═════ STORED DATA

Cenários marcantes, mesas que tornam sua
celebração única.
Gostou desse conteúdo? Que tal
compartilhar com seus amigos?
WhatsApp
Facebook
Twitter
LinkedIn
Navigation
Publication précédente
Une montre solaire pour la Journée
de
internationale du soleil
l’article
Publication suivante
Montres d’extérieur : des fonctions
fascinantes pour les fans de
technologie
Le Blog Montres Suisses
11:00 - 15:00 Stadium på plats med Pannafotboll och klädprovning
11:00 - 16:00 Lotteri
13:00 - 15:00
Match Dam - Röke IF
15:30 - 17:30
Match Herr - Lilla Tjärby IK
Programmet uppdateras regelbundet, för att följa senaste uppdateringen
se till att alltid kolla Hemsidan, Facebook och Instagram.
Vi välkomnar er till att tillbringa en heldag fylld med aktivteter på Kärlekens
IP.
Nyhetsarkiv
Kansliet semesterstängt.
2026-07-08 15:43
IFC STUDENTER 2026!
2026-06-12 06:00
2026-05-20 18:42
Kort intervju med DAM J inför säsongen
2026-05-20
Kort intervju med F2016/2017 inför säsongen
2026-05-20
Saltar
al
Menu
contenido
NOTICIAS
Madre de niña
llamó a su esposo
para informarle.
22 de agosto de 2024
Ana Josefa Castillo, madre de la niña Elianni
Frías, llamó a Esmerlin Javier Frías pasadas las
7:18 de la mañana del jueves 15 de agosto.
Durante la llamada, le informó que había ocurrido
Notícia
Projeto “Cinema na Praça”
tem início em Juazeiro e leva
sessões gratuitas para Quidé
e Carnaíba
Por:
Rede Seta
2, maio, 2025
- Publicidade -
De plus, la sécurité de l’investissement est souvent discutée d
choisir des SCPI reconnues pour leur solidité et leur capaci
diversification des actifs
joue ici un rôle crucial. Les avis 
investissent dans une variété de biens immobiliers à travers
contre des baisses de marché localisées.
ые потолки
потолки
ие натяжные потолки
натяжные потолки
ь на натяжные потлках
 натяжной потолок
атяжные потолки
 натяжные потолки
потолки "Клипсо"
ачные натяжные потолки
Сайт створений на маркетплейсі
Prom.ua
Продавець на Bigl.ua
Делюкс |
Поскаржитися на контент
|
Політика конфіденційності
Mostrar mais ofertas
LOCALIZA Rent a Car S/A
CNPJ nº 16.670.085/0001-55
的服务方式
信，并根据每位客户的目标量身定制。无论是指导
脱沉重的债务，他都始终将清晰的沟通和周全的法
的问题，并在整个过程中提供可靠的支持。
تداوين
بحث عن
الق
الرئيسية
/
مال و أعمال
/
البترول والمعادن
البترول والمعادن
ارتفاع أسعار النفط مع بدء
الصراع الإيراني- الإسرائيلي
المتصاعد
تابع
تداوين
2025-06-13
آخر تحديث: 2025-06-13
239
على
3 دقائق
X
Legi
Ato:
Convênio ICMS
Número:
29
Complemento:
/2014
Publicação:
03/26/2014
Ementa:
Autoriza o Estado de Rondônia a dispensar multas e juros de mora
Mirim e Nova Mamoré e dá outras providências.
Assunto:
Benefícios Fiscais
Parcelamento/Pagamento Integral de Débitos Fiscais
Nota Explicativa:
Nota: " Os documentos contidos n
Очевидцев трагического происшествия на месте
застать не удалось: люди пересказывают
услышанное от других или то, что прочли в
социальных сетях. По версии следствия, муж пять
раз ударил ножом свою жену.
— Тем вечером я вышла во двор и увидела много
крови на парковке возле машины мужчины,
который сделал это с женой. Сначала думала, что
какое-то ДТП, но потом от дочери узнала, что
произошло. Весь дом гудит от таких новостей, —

══════════

EXERCISE BRIEF: Reproduce every line of each entry above verbatim, in its original order and without alteration.

ANSWER SECTION:
Cenários marcantes, mesas que tornam sua
celebração única.
Gostou desse conteúdo? Que tal
compartilhar com seus amigos?
WhatsApp
Facebook
Twitter
LinkedIn
Navigation
Publication précédente
Une montre solaire pour la Journée
de
internationale du soleil
l’article
Publication suivante
Montres d’extérieur : des fonctions
fascinantes pour les fans de
technologie
Le Blog Montres Suisses
11:00 - 15:00 Stadium på plats med Pannafotboll och klädprovning
11:00 - 16:00 Lotteri
13:00 - 15:00
Match Dam - Röke IF
15:30 - 17:30
Match Herr - Lilla Tjärby IK
Programmet uppdateras regelbundet, för att följa senaste uppdateringen
se till att alltid kolla Hemsidan, Facebook och Instagram.
Vi välkomnar er till att tillbringa en heldag fylld med aktivteter på Kärlekens
IP.
Nyhetsarkiv
Kansliet semesterstängt.
2026-07-08 15:43
IFC STUDENTER 2026!
2026-06-12 06:00
2026-05-20 18:42
Kort intervju med DAM J inför säsongen
2026-05-20
Kort intervju med F2016/2017 inför säsongen
2026-05-20
Saltar
al
Menu
contenido
NOTICIAS
Madre de niña
llamó a su esposo
para informarle.
22 de agosto de 2024
Ana Josefa Castillo, madre de la niña Elianni
Frías, llamó a Esmerlin Javier Frías pasadas las
7:18 de la mañana del jueves 15 de agosto.
Durante la llamada, le informó que había ocurrido
Notícia
Projeto “Cinema na Praça”
tem início em Juazeiro e leva
sessões gratuitas para Quidé
e Carnaíba
Por:
Rede Seta
2, maio, 2025
- Publicidade -
De plus, la sécurité de l’investissement est souvent discutée d
choisir des SCPI reconnues pour leur solidité et leur capaci
diversification des actifs
joue ici un rôle crucial. Les avis 
investissent dans une variété de biens immobiliers à travers
contre des baisses de marché localisées.
ые потолки
потолки
ие натяжные потолки
натяжные потолки
ь на натяжные потлках
 натяжной потолок
атяжные потолки
 натяжные потолки
потолки "Клипсо"
ачные натяжные потолки
Сайт створений на маркетплейсі
Prom.ua
Продавець на Bigl.ua
Делюкс |
Поскаржитися на контент
|
Політика конфіденційності
Mostrar mais ofertas
LOCALIZA Rent a Car S/A
CNPJ nº 16.670.085/0001-55
的服务方式
信，并根据每位客户的目标量身定制。无论是指导
脱沉重的债务，他都始终将清晰的沟通和周全的法
的问题，并在整个过程中提供可靠的支持。
تداوين
بحث عن
الق
الرئيسية
/
مال و أعمال
/
البترول والمعادن
البترول والمعادن
ارتفاع أسعار النفط مع بدء
الصراع الإيراني- الإسرائيلي
المتصاعد
تابع
تداوين
2025-06-13
آخر تحديث: 2025-06-13
239
على
3 دقائق
X
Legi
Ato:
Convênio ICMS
Número:
29
Complemento:
/2014
Publicação:
03/26/2014
Ementa:
Autoriza o Estado de Rondônia a dispensar multas e juros de mora
Mirim e Nova Mamoré e dá outras providências.
Assunto:
Benefícios Fiscais
Parcelamento/Pagamento Integral de Débitos Fiscais
Nota Explicativa:
Nota: " Os documentos contidos n
Очевидцев трагического происшествия на месте
застать не удалось: люди пересказывают
услышанное от других или то, что прочли в
социальных сетях. По версии следствия, муж пять
раз ударил ножом свою жену.
— Тем вечером я вышла во двор и увидела много
крови на парковке возле машины мужчины,
который сделал это с женой. Сначала думала, что
какое-то ДТП, но потом от дочери узнала, что
произошло. Весь дом гудит от таких новостей, —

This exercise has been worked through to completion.